Еще и этот туда же! К чорту ванну, в таком случае!
— Я не мальчишка. Поймите вы это, ради бога, и не отравляйте мне жизнь вашими дурацкими замечаниями.
— Джемс!
Джемс вскочил:
— К чорту все, понимаете!.. Я хочу втолковать вам раз и навсегда: я — самостоятельный человек. Я буду делать все, что хочу. Я слишком много пережил, чтобы спокойно окунуться опять в идиотскую рутину традиций. Я хочу и буду. Ясно?
Все было слишком ясно. И, главное, этот скандал случился при лакее.
— Убирайтесь вон из-за стола, Джемс!
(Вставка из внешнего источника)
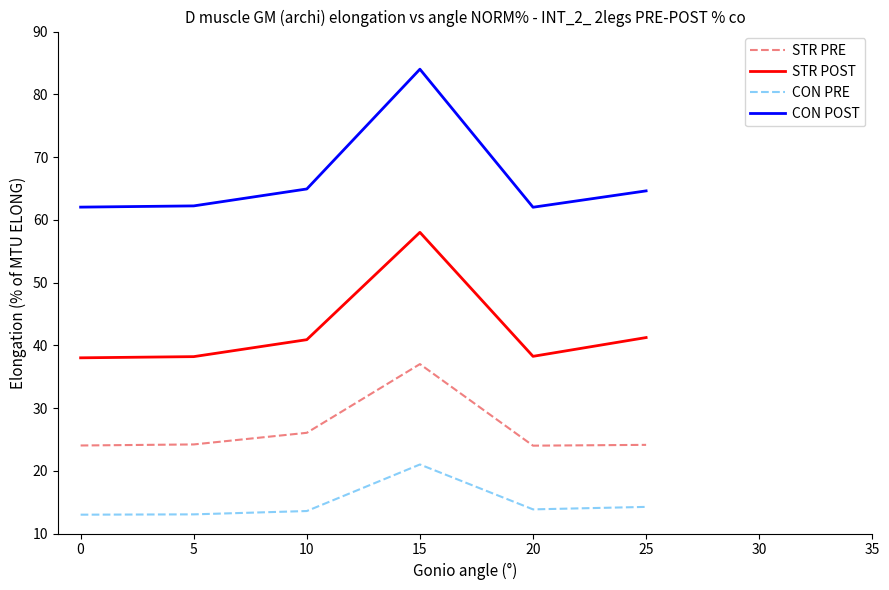

Rank the series by their maximum value, from highest to lowest.

CON POST, STR POST, STR PRE, CON PRE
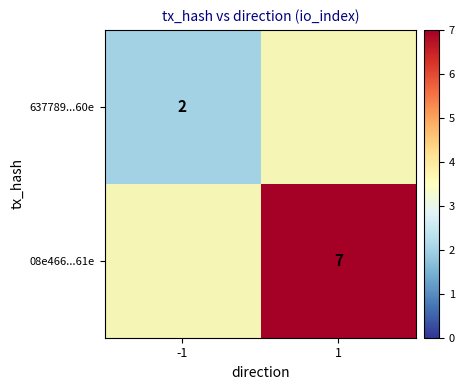

How many categories are shown in the chart?

2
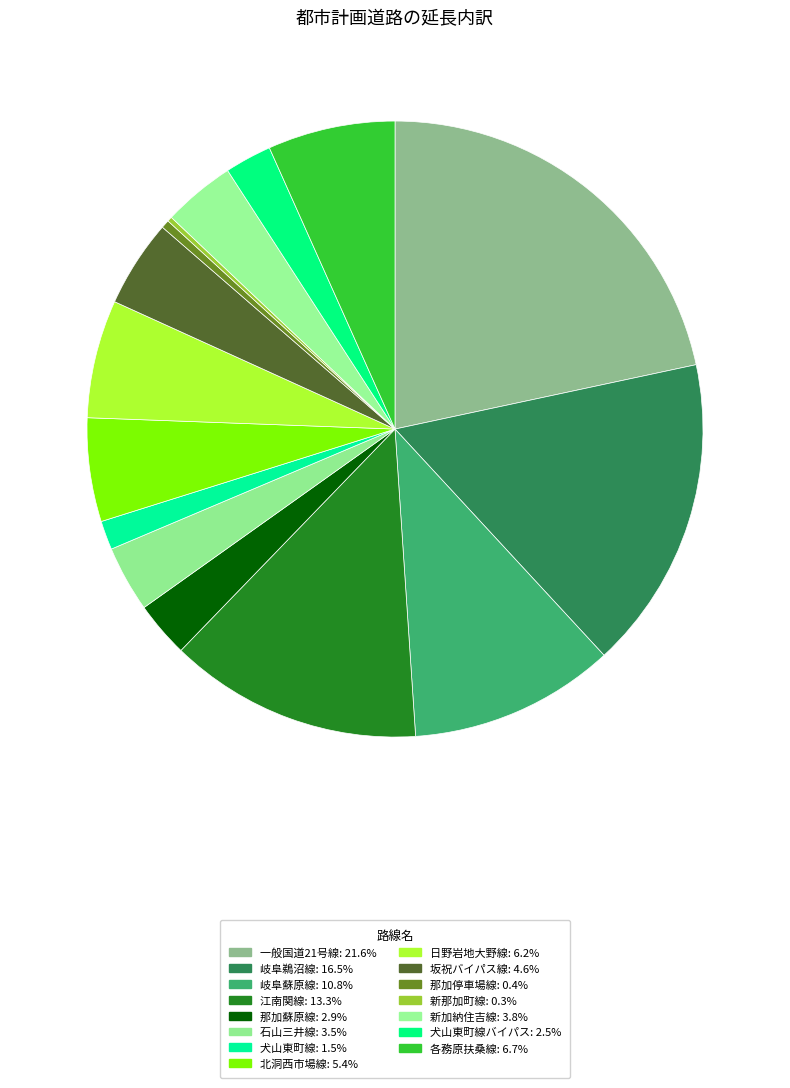

Count the number of slices in the pie.

15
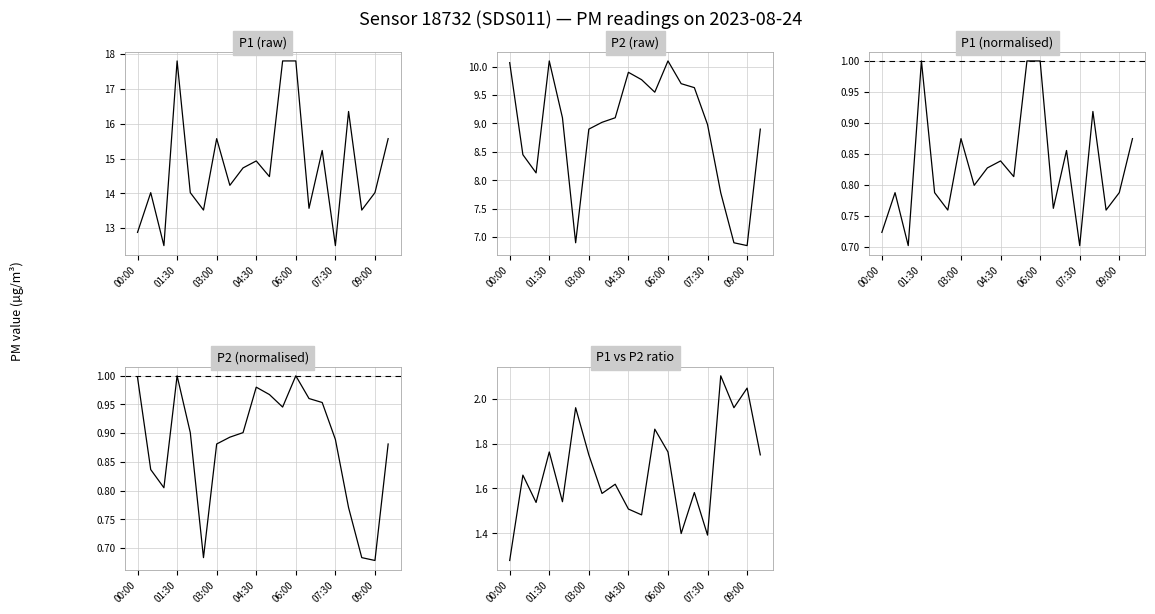

How many lines are shown in the chart?

5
Ну!
Джемс встал.
— С удовольствием. Я привык к тому, чтобы представители вашего класса глупы. Но быть таким глупым, как вы, отец, — боже мой, этого я себе никогда не мог представить.
В столовой, на Портсмэн-сквере[69] взорвалась бомба — сын обозвал отца глупым.
А сын, проходя мимо каменно-неподвижного лакея, вдобавок похлопал его по плечу и произнес тоном старика:
— Ничего, дружище, это недолго. Мы их сбросим, как там, в СССР.
Это, однако, было только прелюдией к дальнейшим подвигам в течение суток, грозивших, как потом говорила миссис Пукс, опрокинуть Англию.